Stored data entries
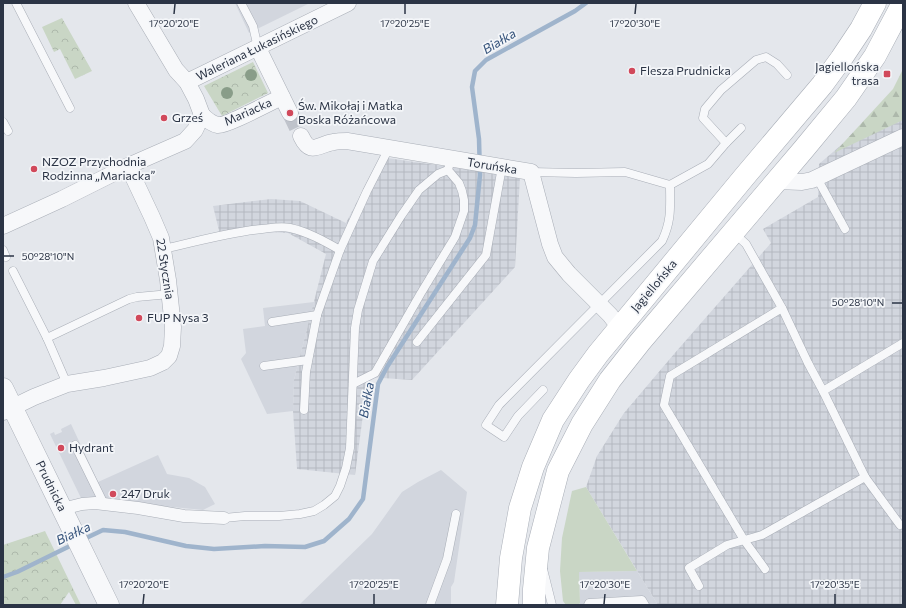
<svg xmlns="http://www.w3.org/2000/svg" width="906" height="608" font-family="Commissioner,sans-serif">
<defs>
<pattern id="industrial-grid" width="8" height="8" patternUnits="userSpaceOnUse"><rect width="8" height="8" fill="#d2d6de"/><path d="M0 4h8M4 0v8" fill="none" stroke="#b4b8c0"/></pattern>
<pattern id="forest-firs" width="22" height="20" patternUnits="userSpaceOnUse"><rect width="22" height="20" fill="#c9d6c5"/><path d="M5 1l3.5 6h-7zM16 11l3.5 6h-7z" fill="#adb8ab"/></pattern>
<pattern id="park-crowns" width="20" height="18" patternUnits="userSpaceOnUse"><rect width="20" height="18" fill="#c9d6c5"/><path d="M2 6a3 3 0 1 1 6 0M12 15a3 3 0 1 1 6 0" fill="none" stroke="#adb8ab"/></pattern>
</defs>
<rect width="100%" height="100%" fill="#e4e7ec"/>
<g fill="#d2d6de">
<polygon points="235,3 310,3 249,33"/>
<polygon points="314,302 294,380 293,411 267,414 241,359 246,353 243,329 265,326 263,308"/>
<polygon points="71,424 98,482 158,455 167,474 189,478 205,487 215,504 203,510 81,498 50,434 54,432 55,435 62,432 61,429"/>
<polygon points="441,470 467,492 454,582 451,587 451,605 299,605 372,534 402,492 418,482"/>
<polygon points="637,571 658,605 578,605 580,603 579,572"/>
</g>
<g fill="url(#industrial-grid)">
<polygon points="903,84 903,605 658,605 586,487 597,456 624,413 674,354 771,243 763,229 818,197 819,164 889,104"/>
<polygon points="380,157 520,177 515,267 412,380 368,377 355,475 297,469 293,411 294,380 326,254 288,233 270,232 250,233 221,239 213,206 271,199 300,201 346,223"/>
</g>
<polygon fill="#c9d6c5" points="586,487 637,571 579,572 580,603 578,605 566,605 563,601 560,571 562,538 572,491"/>
<polygon fill="url(#forest-firs)" points="903,69 903,120 834,153 893,89"/>
<g fill="url(#park-crowns)">
<polygon points="62,18 92,71 75,79 60,49 54,52 42,27"/>
<polygon points="253,62 268,93 222,116 204,86"/>
<polygon points="45,531 81,605 76,605 69,592 60,605 3,605 3,545"/>
</g>
<g fill="none" stroke-linecap="round" stroke-linejoin="round">
<g stroke="#9fb4cc" stroke-width="4.5">
<polyline points="82,540 103,530 125,532 186,546 214,549 265,546 305,547 324,541 349,519 363,499 378,384 387,367 470,238 475,225 480,175 479,139 472,87 475,71 486,60 575,11 586,3"/>
<polyline points="3,577 17,572 74,544"/>
</g>
<polyline stroke="#bfc3cb" stroke-width="16" stroke-dasharray="16 8" stroke-linecap="butt" points="290,113 301,136"/>
<defs>
<g id="service">
<polyline points="16,3 70,108"/>
<polyline points="241,3 253,26 258,48"/>
<polyline points="3,122 8,131"/>
<polyline points="726,143 703,118 705,109 721,90 756,60 766,57 777,64 787,75"/>
<path d="M531,172L576,173L625,172L670,185C670,206 672,220 662,241L499,405L486,425L504,437L518,416L543,390"/>
<polyline points="817,178 845,229"/>
<polyline points="670,185 708,164 726,143 741,128"/>
<polyline points="734,233 746,244 782,308 808,363 823,391 903,343"/>
<path d="M163,249C195,242 229,232 262,229C271,228 281,226 290,228C308,232 324,241 340,250"/>
<polyline points="3,250 6,257"/>
<polyline points="13,271 47,338 67,384"/>
<polyline points="272,322 317,315"/>
<polyline points="47,338 129,299 137,297 170,294"/>
<polyline points="417,342 486,255 502,167"/>
<polyline points="264,366 308,360"/>
<polyline points="353,384 375,373 421,293 455,237 464,211 464,200 462,191 459,183 448,170 449,166"/>
<polyline points="823,391 865,477 900,525"/>
<polyline points="304,410 306,372 317,315 340,250 367,191 389,148"/>
<polyline points="75,445 104,504"/>
<polyline points="224,518 245,516 279,516 300,514 314,511 324,505 335,496 340,486 346,468 350,448 355,328 358,310 373,261 401,216 419,190 438,174 448,170"/>
<polyline points="543,569 552,605"/>
<polyline points="765,569 744,540 664,405 670,376 782,308"/>
<polyline points="699,586 689,568 727,545 762,535 865,477"/>
<polyline points="430,605 447,559 456,514"/>
<polyline points="588,605 589,603 642,600 645,605"/>
</g>
<polyline id="pedestrian" points="62,509 82,504 95,503 138,508 184,516 224,518"/>
<g id="minor">
<polyline points="136,3 176,70 187,82 196,99 202,115"/>
<polyline points="258,48 290,113"/>
<polyline points="187,82 348,3"/>
<path d="M202,115C206,119 212,124 218,125C226,126 271,102 282,97"/>
<path d="M301,136C311,157 318,144 334,142C338,141 342,141 347,141L531,172L550,244L555,257L569,274L610,315L620,328"/>
<polyline points="777,181 802,182 812,180 903,137"/>
<polyline points="3,226 62,199 128,166 185,141 195,130 202,115"/>
<polyline points="3,412 34,397 67,384 104,378 150,368 163,362 169,356 172,346 173,327 168,280 161,238 152,217 128,166"/>
</g>
<polyline id="tertiary" points="3,388 109,605"/>
<g id="secondary">
<polyline points="507,605 511,558 520,508 533,467 553,420 579,380 598,354 745,176 822,85 841,59 861,29 875,3"/>
<polyline points="534,605 534,589 538,548 558,471 582,424 610,380 640,342 803,150 846,98 875,56 903,3"/>
</g>
</defs>
<use href="#service" stroke="#a9aeb7" stroke-width="9"/>
<use href="#pedestrian" stroke="#a9aeb7" stroke-width="13"/>
<use href="#minor" stroke="#a9aeb7" stroke-width="17"/>
<use href="#tertiary" stroke="#a9aeb7" stroke-width="21"/>
<use href="#secondary" stroke="#a9aeb7" stroke-width="23"/>
<use href="#service" stroke="#f7f8fa" stroke-width="8"/>
<use href="#pedestrian" stroke="#f7f8fa" stroke-width="12"/>
<use href="#minor" stroke="#f7f8fa" stroke-width="16"/>
<use href="#tertiary" stroke="#f7f8fa" stroke-width="20"/>
<use href="#secondary" stroke="#fff" stroke-width="22"/>
</g>
<g fill="#899d89">
<circle cx="251" cy="75" r="6"/>
<circle cx="227" cy="93" r="6"/>
</g>
<path fill="none" stroke="#2b3445" stroke-width="1.5" d="M174,14L175,4M405,14V4M635,14L636,4M4,256H14M892,303H902M143,604L144,594M374,604V594M604,604L605,594M835,604V594"/>
<g fill="#d1495b" stroke="#f4f6f9" stroke-width="1.5">
<circle cx="632" cy="71" r="4"/>
<rect x="883" y="70" width="8" height="8" rx="2"/>
<circle cx="290" cy="113" r="4"/>
<circle cx="164" cy="118" r="4"/>
<circle cx="34" cy="169" r="4"/>
<circle cx="139" cy="318" r="4"/>
<circle cx="61" cy="448" r="4"/>
<circle cx="113" cy="494" r="4"/>
</g>
<g text-anchor="middle" stroke-width="3.5" stroke-linejoin="round" paint-order="stroke">
<g font-size="12" fill="#2b3445" stroke="#f4f6f9">
<text transform="translate(257 48) rotate(-26)" y="4">Waleriana Łukasińskiego</text>
<text transform="translate(248 112) rotate(-24)" y="4">Mariacka</text>
<text transform="translate(492 166) rotate(9)" y="4">Toruńska</text>
<text transform="translate(165 269) rotate(81)" y="4">22 Stycznia</text>
<text transform="translate(654 286) rotate(-50)" y="4">Jagiellońska</text>
<text transform="translate(51 486) rotate(64)" y="4">Prudnicka</text>
</g>
<g font-size="12" fill="#2b3445" stroke="#f4f6f9" text-anchor="start">
<text x="879" y="71" text-anchor="end">Jagiellońska<tspan x="879" dy="14">trasa</tspan></text>
<text x="640" y="75">Flesza Prudnicka</text>
<text x="298" y="110">Św. Mikołaj i Matka<tspan x="298" dy="14">Boska Różańcowa</tspan></text>
<text x="172" y="122">Grześ</text>
<text x="42" y="166">NZOZ Przychodnia<tspan x="42" dy="14">Rodzinna „Mariacka”</tspan></text>
<text x="147" y="322">FUP Nysa 3</text>
<text x="69" y="452">Hydrant</text>
<text x="121" y="498">247 Druk</text>
</g>
<g font-size="13" font-style="italic" fill="#34527a" stroke="#f4f6f9">
<text transform="translate(499 41) rotate(-31)" y="5">Białka</text>
<text transform="translate(366 400) rotate(-80)" y="5">Białka</text>
<text transform="translate(73 533) rotate(-25)" y="5">Białka</text>
</g>
</g>
<g font-size="10" text-anchor="middle" fill="#2b3445" stroke="#f4f6f9" stroke-width="3.5" stroke-linejoin="round" paint-order="stroke">
<text x="174" y="27">17°20'20"E</text>
<text x="405" y="27">17°20'25"E</text>
<text x="635" y="27">17°20'30"E</text>
<text x="48" y="260">50°28'10"N</text>
<text x="858" y="306">50°28'10"N</text>
<text x="144" y="588">17°20'20"E</text>
<text x="374" y="588">17°20'25"E</text>
<text x="605" y="588">17°20'30"E</text>
<text x="835" y="588">17°20'35"E</text>
</g>
<rect width="906" height="608" fill="none" stroke="#2b3445" stroke-width="8"/>
</svg>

**TASK ITEM:**
Which lines in the entries above contain "userSpaceOnUse"? Pull each of them out.

**RESULT BELOW:**
<pattern id="industrial-grid" width="8" height="8" patternUnits="userSpaceOnUse"><rect width="8" height="8" fill="#d2d6de"/><path d="M0 4h8M4 0v8" fill="none" stroke="#b4b8c0"/></pattern>
<pattern id="forest-firs" width="22" height="20" patternUnits="userSpaceOnUse"><rect width="22" height="20" fill="#c9d6c5"/><path d="M5 1l3.5 6h-7zM16 11l3.5 6h-7z" fill="#adb8ab"/></pattern>
<pattern id="park-crowns" width="20" height="18" patternUnits="userSpaceOnUse"><rect width="20" height="18" fill="#c9d6c5"/><path d="M2 6a3 3 0 1 1 6 0M12 15a3 3 0 1 1 6 0" fill="none" stroke="#adb8ab"/></pattern>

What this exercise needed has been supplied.